What’s the piezoelectric material and structure ?

Piezoelectric material is a special dielectric material with piezoelectric effect and inverse piezoelectric effect. The piezoelectric effect is the characteristic of some piezo crystals discovered by the French P. Curie and J. Curie brothers in 1880. When a piezoelectric force exerts a mechanical force (or release pressure) on its piezoelectric direction, the piezoelectric body will generate a charge and discharge phenomenon. This phenomenon is called a positive piezoelectric effect.An electric field that is the same (or opposite) to the direction of polarization causes two effects: an inverse piezoelectric effect and an electrostrictive effect. The inverse piezoelectric effect, that is, the dielectric is mechanically deformed by an external electric field, and the magnitude of the strain is proportional to the magnitude of the applied electric field, and the direction is related to the direction of the electric field. The electrostrictive effect, that is, the dielectric field of the Pzt material piezoelectric ceramics generate strain due to induced polarization, and the magnitude of the strain is proportional to the square of the electric field, which is independent of the direction of the electric field. The inverse piezoelectric effect and the electrostrictive effect are essentially the result of polarization of the dielectric crystal under the action of an external electric field, and the lattice is distorted, and the macroscopically appears as mechanical strain.
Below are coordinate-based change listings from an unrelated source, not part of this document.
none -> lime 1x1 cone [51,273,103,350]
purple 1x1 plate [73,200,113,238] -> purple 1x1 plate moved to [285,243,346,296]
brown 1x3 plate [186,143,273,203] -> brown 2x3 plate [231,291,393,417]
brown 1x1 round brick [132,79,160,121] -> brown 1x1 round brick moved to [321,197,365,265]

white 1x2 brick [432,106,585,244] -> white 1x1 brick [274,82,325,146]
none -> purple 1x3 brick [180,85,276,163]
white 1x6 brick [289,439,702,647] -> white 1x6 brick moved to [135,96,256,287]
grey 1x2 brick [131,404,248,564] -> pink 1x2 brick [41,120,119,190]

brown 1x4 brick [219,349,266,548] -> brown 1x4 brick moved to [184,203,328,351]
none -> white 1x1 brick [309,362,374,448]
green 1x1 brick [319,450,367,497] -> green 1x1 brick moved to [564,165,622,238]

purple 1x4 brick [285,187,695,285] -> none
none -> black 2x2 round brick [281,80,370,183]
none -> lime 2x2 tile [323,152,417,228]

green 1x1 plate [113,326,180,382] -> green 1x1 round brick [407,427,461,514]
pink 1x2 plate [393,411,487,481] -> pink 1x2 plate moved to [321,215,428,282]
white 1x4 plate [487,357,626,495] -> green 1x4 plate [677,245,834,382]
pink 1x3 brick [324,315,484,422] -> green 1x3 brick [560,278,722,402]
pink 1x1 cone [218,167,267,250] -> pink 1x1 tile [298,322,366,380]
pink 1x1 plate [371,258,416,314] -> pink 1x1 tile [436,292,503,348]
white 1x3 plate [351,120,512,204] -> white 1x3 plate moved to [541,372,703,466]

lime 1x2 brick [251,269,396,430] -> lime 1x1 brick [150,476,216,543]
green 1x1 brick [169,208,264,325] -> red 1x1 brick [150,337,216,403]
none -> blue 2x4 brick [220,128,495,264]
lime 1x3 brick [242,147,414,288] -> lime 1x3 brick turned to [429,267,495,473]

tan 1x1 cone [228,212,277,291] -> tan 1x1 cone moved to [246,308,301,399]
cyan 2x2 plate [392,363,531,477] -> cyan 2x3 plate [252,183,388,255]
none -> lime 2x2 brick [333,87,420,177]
Piezoelectric ceramics are piezoelectric ceramics obtained by mixing ingredients, sintering at a high temperature, and having a piezoelectric assembly after a solid phase reaction between the particles. PZT material can be used as both a sensing element and a driving element, and can be embedded with other materials to form a composite material. Therefore, it has a wide range of applications, such as aircraft handling on aircraft wings, and in vibration systems. Active control of vibration and noise for structural health monitoring in equipment.

2 PZT structure

According to the modern structural dynamics theory, when damage and defects occur in equipment and structures, such as cracks, loose bolts, etc., its rigidity and mechanical impedance characteristics will change, which will also lead to changes in the natural frequency and mode of the structure. Therefore, the degree of damage can be quantitatively given based on the change in mechanical impedance. However, mechanical dynamic impedance varies with frequency and is difficult to measure by using conventional methods. Using the self-driven and self-sensing characteristics of the piezoelectric element, PZT material piezo round discs can simultaneously act as a driving element and a sensing element to excite the structure to obtain the dynamic response of the structure, thereby establishing a bridge between mechanical characteristics and electrical information, mechanical dynamic impedance information. Changes can be reflected by simple measured electrical information. When a certain external voltage is applied to the surface of the piezoelectric ceramic sheet, a lateral surface force is generated on the surface of the beam. These surface forces will drive the beam to produce different vibrations (when the upper and lower PZT are subjected to the same voltage, the beam will vibrate longitudinally; when a reverse voltage is applied, the beam will be subjected to bending vibrations). In turn, the vibration causes the beam to deform, and the deformation characteristics can be reflected in the form of electrical signals through the sensing characteristics of the piezoelectric ceramic sheets. Therefore, the dynamic admittance characteristics of the piezoelectric ceramic sheets pasted on the structure can reflect the damage state of the structure. According to the piezoelectric coupling effect, and the interaction between PZT and the structure, the frequency-dependent admittance (the reciprocal of the impedance) can be obtained. When the parameters and performance of the PZT remain be constant, the structural impedance uniquely determines the value of the second term. Any change of piezoelectric sodium corresponds to structural damage and defects, so that structural damage can be identified by the value of piezoelectric sodium.

Because of the piezoelectric effect and the inverse piezoelectric effect of the piezoelectric element, the piezoelectric element has dual functions of driving and sensing, and this feature can realize on-line and real-time health monitoring of the structure.

A part of the PZT material is connected to the power source generating the excitation signal through a wire, and an excitation signal (voltage or charge) is applied to the PZT material through a voltage or a charge driving power source, because the PZT material has an inverse piezoelectric effect, that is, a deformation occurs under the action of an electric field due to The PZT material is embedded (or adhered to) the base material, so its own deformation will be transmitted to the base material, and the base material will be deformed or moved together. At this time, the PZT is equivalent to a driver, and the deformation is generated by receiving the excitation signal. Or exercise to drive the base material. At the same time, some PZT material is placed on the base material and is not connected to the power source, and this deformation or motion is transmitted to the PZT material when the base material is deformed or moved. Due to the piezoelectric effect of the PZT material, a charge is generated inside the charge, and the magnitude of the charge varies with the magnitude of the deformation or motion. At this time, the PZT material is equivalent to a sensor. Then, the output signal of the PZT sensor is measured and collected by the measuring device, and the deformation or movement of the base material can be reflected in real time and online, thereby realizing real-time and online health monitoring of the structure.